Граф был не на столько хмелен, чтобы не сознать, что ему угрожает опасность лишиться единственного человека, знающего военное дело и способного распоряжаться.
— Quelle id'ee! Quelle id'ee, mon brave! [201] — сказал он притворно-дружеским и увещательным тоном, взяв его за руку. — Зачем такой мрачный взгляд!.. Вот видите ли, что… скажу откровенно… Вы говорите, барышни… Ну, хорошо, я согласен; только не теперь, а как-нибудь потом, после… мы с вами найдем благовидный предлог и удалим. А пока сделайте мне эту маленькую уступку!.. Я вас прошу!.. Я к вам пришлю сейчас на помощь Сыча и Секерко, начинайте с ними переправу и распоряжайтесь всем от моего имени, но только не трогайте барышень и их кавалеров: они все право такие славные!
201
Что за идея! Какая мысль, мой храбрец! (фр.).

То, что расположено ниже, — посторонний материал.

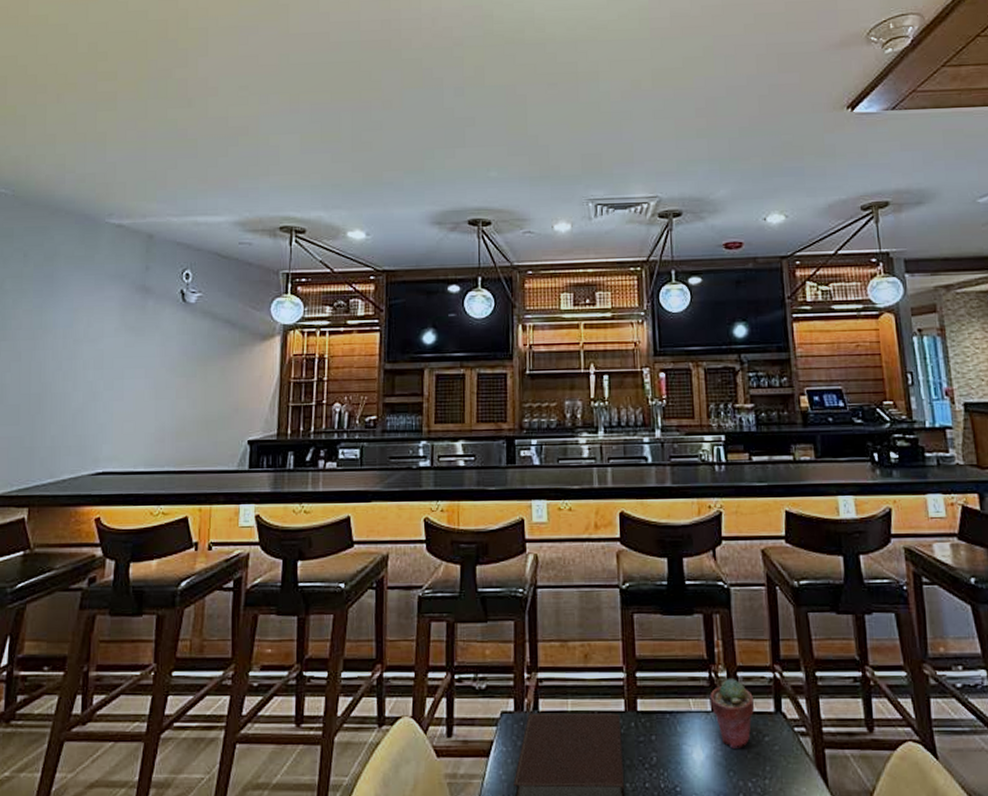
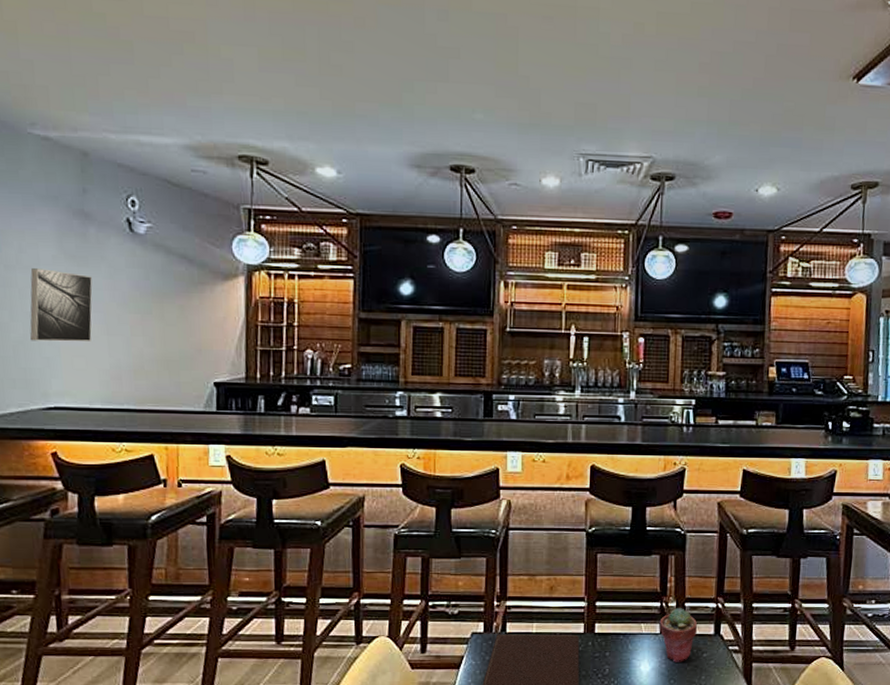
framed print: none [89,340,146,409] -> present [29,268,93,342]

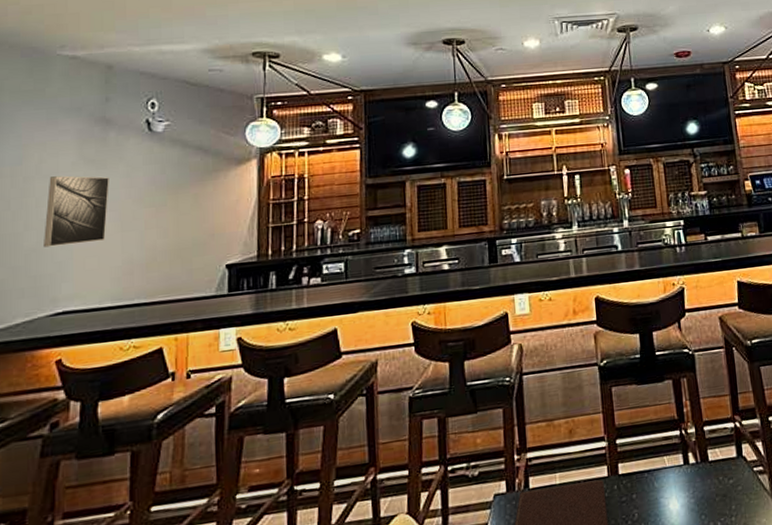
potted succulent: present [659,608,698,662] -> none [681,433,720,495]

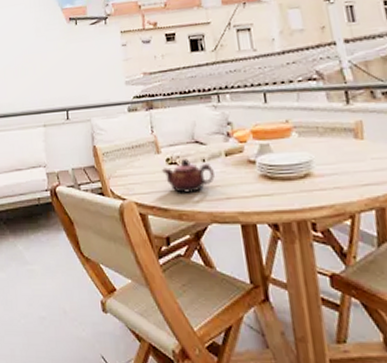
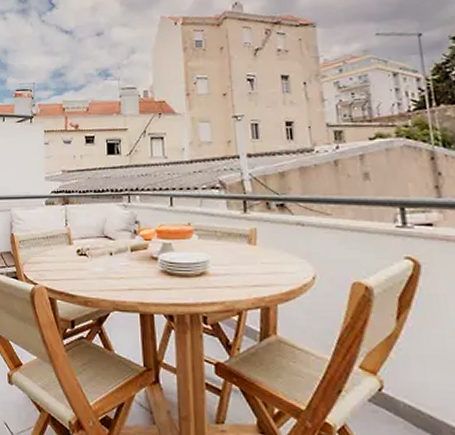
teapot: present [162,157,215,193] -> none [73,250,120,282]

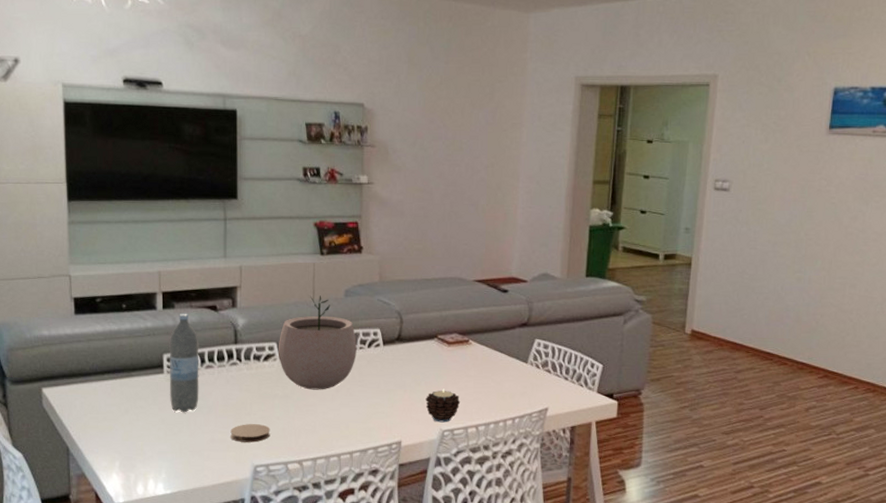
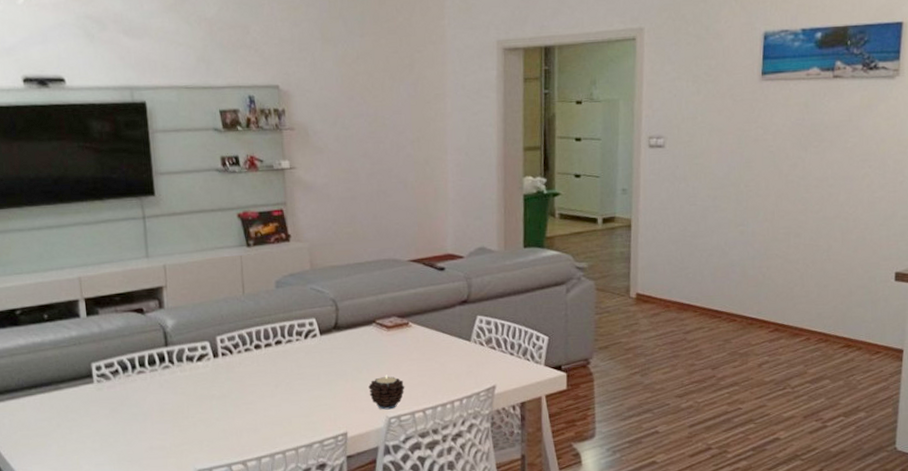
water bottle: present [169,313,199,413] -> none [96,318,133,422]
coaster: present [230,424,270,443] -> none [169,427,211,447]
plant pot: present [278,295,357,390] -> none [211,289,293,388]

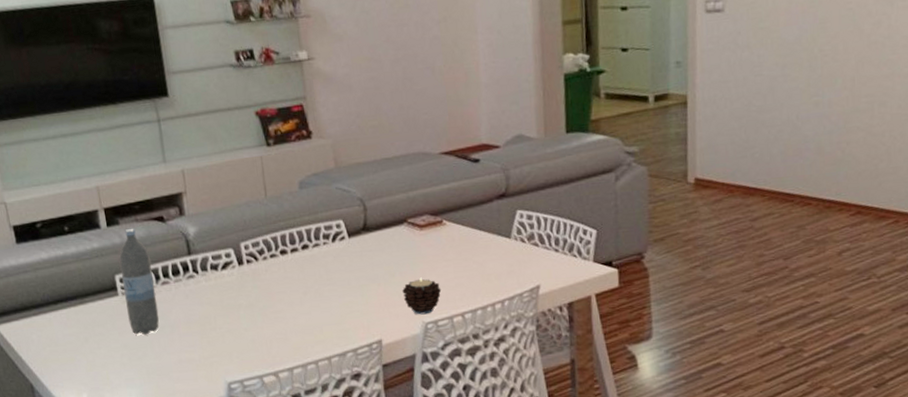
water bottle: none [96,318,133,422] -> present [119,228,160,335]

Бейгуш только плечами пожал. Вчера он думал было показать на этих паничах пример воинской строгости, а теперь убедился, что с них и взыскивать нечего, если первый пример распущенности подает сам генерал-довудца. Он еще раз раздумался над своим печальным положением. Что остается? С одной стороны, настойчивое предписание Центрального Комитета, а с другой — убеждение в окончательной невозможности сделать что-либо путное с таким генералом. А между тем, отвязаться от него невозможно: этот генерал, которым ржонд дорожил ради его громкого имени, навязан был ему на шею как непременное условие, и, волей-неволей, Бейгуш должен был ему подчиняться. Бросить все и головой выдать одного себя русским? Бейгуш чувствовал, что это было бы самое разумное, самое честное, но его останавливал страх пред именем «здрайцы», изменника, которым заклеймят его навеки перед лицом целой Польши. Это бы значило подтвердить те подозрения, которые пали на него еще в Петербурге, а в душе его не было настолько нравственной силы и независимости, чтобы презреть все это во имя высшей правды, и потому, отчаявшись и не веря в успех, он слепо решился действовать на авось, очертя голову, с намерением найти себе смерть под русскими пулями, и с такой решимостью начал переправу полупьяной банды.
V. В лесном "обозе"
Едва лишь к семи часам утра успели окончить длинную процедуру этой переправы, которая производилась с помощью парома и двух-трех рыбачьих лодок, добытых по соседству. Последним переправился генерал со своим штабом, и чуть лишь ступил на противный берег Немана, как тотчас же завалился в свою коляску и заснул самым безмятежным образом. Пьяный штаб последовал благому примеру, разместясь возможно удобным образом в своих фурманках и нетычанках, а за штабом не приминули сделать то же самое и все почти остальные офицеры.